>> BEGIN Source extract
The SCA now holds archdiocesan, regional, and national conferences, and is present in more than thirty dioceses in the Philippines.

==Logo==

The SCAP logo has a cross with rays at its center, representing Jesus Christ. The seven rays of the cross represent the Seven Sacraments. The border consists of three parallel lines, spiralling from left-below to form an arrowhead at top-right to represent the following:

Three lines: represent the three major regions of the country, namely: Luzon, Visayas and Mindanao. The Second part of the border, where the parallel lines converge to form an arrowhead, representing the Blessed Trinity.

==SCA Hymnn==

An Army of Youth

Flying the standard of truth

We are fighting for Christ the Lord

Heads lifted high Catholic Action our cry

And the Cross our only sword

On Earth's battlefield

Never a vantage we'll yield

As dauntlessly on we swing

Comrades true Dare and Do

'Neath the Queens White and Blue

For our flag, for our faith, for Christ the King

Christ lifts His hands

The King commands, His challenge:

"Come and Follow Me!"
>> END Source extract
- [To do]:
a - In the SCA passage, what do the seven rays of the cross in the SCAP logo represent?
b - Reproduce the SCA passage word for word from "The SCA now" to "the Blessed Trinity.".
c - For each statement, say whether it agrees with the SCA passage: (i) The SCA is present in more than thirty dioceses in the Philippines. (ii) The three parallel lines of the logo's border represent the Blessed Trinity. (iii) The hymn calls the Cross the only sword.
The lines that come after this point have no connection to the SCA passage.
>> BEGIN Records provided
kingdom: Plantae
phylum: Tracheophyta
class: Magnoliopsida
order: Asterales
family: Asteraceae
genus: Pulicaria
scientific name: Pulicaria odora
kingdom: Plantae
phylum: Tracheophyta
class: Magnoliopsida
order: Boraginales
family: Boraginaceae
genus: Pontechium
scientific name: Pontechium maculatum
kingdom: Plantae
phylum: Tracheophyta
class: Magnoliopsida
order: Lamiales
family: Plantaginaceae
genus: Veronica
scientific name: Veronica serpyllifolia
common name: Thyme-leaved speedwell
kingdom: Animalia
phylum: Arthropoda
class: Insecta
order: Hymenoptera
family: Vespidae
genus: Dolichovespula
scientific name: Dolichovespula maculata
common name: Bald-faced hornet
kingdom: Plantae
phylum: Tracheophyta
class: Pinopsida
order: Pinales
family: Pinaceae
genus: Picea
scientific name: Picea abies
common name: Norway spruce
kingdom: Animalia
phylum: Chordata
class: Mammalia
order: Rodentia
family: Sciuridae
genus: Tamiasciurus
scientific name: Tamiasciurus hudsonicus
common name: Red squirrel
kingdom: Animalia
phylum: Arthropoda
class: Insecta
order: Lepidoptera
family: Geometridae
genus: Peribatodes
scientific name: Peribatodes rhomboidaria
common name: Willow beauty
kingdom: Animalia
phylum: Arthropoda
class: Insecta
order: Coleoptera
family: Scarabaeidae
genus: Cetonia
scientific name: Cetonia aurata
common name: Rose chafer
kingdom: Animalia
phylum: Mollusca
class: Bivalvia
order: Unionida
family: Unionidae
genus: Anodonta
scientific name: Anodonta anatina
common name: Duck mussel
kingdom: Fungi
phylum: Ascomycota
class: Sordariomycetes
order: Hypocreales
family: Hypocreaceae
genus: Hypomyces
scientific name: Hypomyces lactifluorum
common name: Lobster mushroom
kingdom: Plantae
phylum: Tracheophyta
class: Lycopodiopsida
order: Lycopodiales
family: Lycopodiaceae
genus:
>> END Records provided
- [Solutions to each task]:
a - The Seven Sacraments.

b -
The SCA now holds archdiocesan, regional, and national conferences, and is present in more than thirty dioceses in the Philippines.

==Logo==

The SCAP logo has a cross with rays at its center, representing Jesus Christ. The seven rays of the cross represent the Seven Sacraments. The border consists of three parallel lines, spiralling from left-below to form an arrowhead at top-right to represent the following:

Three lines: represent the three major regions of the country, namely: Luzon, Visayas and Mindanao. The Second part of the border, where the parallel lines converge to form an arrowhead, representing the Blessed Trinity.

c -
(i) Yes: "is present in more than thirty dioceses in the Philippines"
(ii) No: "Three lines: represent the three major regions of the country, namely: Luzon, Visayas and Mindanao"
(iii) Yes: "And the Cross our only sword"